Aim of the task: According to the text on Sally Beauman, at which college did she read English literature?

Text segment:
[Start of section]

Beauman, born in Devon, read English literature at Girton College, Cambridge and, after graduating, lived in America while beginning her career as a journalist on the magazine New York.
She went on to write eight novels that were translated into as many as 20 languages worldwide. They included Rebecca's Tale (Sphere), a sequel to Daphne du Maurier's Rebecca, and The Visitors (Abacus), which the Daily Mail described as "Death on the Nile meets Downton Abbey".
She also wrote two non-fiction books: The Royal Shakespeare Company's Centenary Production of Henry V and The Royal Shakespeare Company: A History of Ten Decades (OUP).
Ursula Mackenzie, chairman at Little, Brown, said: "In a fiction career spanning nearly 30 years, Sally Beauman wrote eight novels - her skill was to combine great storytelling, intricate characterisation and a wonderful sense of history and place.
"For a popular novelist, she explored complex themes and the darker reaches of the human psyche - one of the reasons she was the perfect choice to write the companion novel to Daphne du Maurier's Rebecca, as they shared many of each other's qualities as writers.
"Her final novel, The Visitors, set largely in Egypt at the time of the discovery of the tomb of Tutankhamun, was critically acclaimed and probably her finest work."
Beauman is survived by her son, James Howard, his wife Lucy and their children, Fin and Ellie. Beauman’s husband, actor Alan Howard, passed away last year.

[End of section]

Extracted records:
[Start of section]

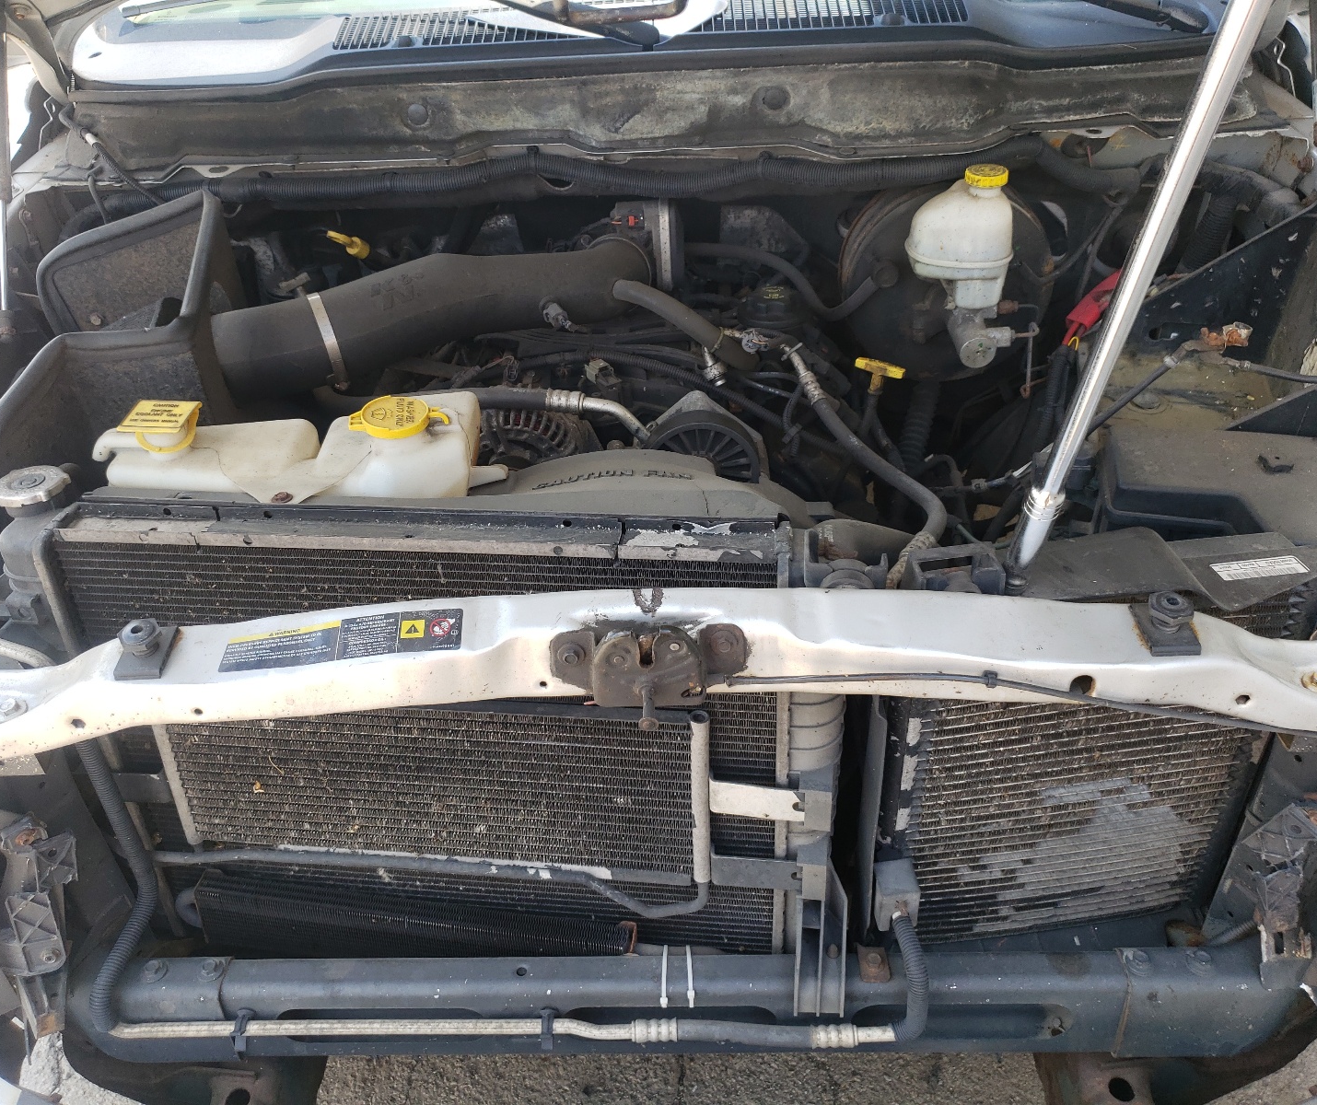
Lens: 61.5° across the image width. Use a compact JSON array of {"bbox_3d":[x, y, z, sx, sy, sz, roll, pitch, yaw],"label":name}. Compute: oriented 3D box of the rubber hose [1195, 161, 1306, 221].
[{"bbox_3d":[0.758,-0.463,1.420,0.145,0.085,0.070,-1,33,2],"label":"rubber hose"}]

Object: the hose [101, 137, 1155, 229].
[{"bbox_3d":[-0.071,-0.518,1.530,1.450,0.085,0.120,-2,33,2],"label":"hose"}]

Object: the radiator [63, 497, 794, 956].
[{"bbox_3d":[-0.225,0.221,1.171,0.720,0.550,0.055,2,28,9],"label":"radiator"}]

[End of section]
[Start of section]

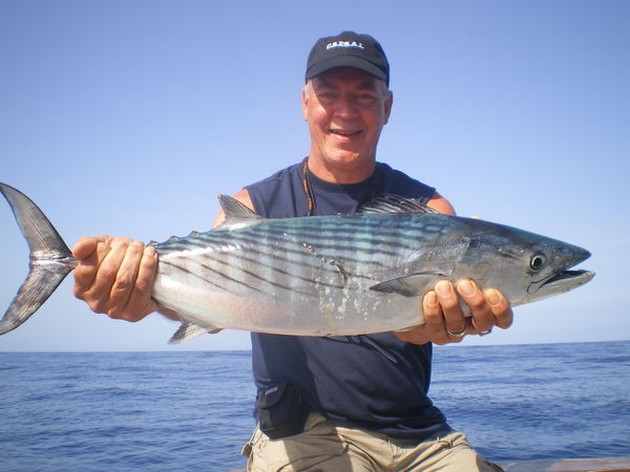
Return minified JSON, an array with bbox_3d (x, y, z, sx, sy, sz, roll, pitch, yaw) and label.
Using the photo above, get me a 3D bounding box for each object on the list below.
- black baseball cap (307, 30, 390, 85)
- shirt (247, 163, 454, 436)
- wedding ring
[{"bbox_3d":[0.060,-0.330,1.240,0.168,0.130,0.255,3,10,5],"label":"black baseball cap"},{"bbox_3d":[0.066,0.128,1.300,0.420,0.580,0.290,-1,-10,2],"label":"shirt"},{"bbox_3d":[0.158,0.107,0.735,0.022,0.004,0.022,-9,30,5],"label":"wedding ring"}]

[End of section]
[Start of section]

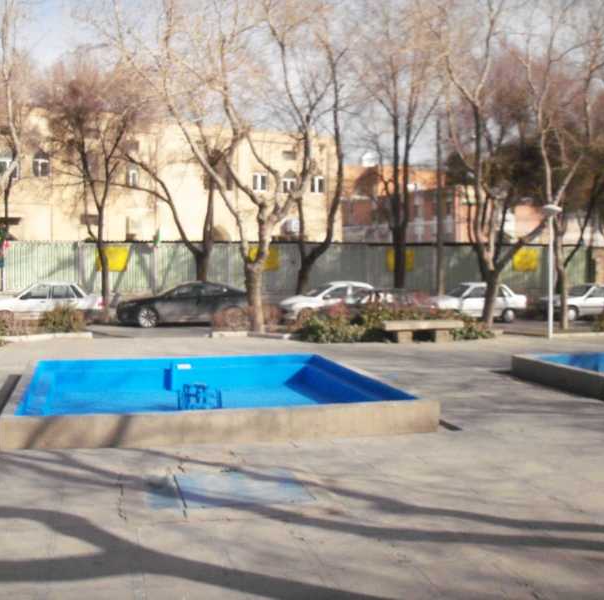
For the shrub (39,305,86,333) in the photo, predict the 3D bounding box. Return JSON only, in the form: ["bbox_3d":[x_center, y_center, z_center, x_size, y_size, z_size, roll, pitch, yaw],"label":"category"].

[End of section]

Answer for this exercise: Girton College, Cambridge.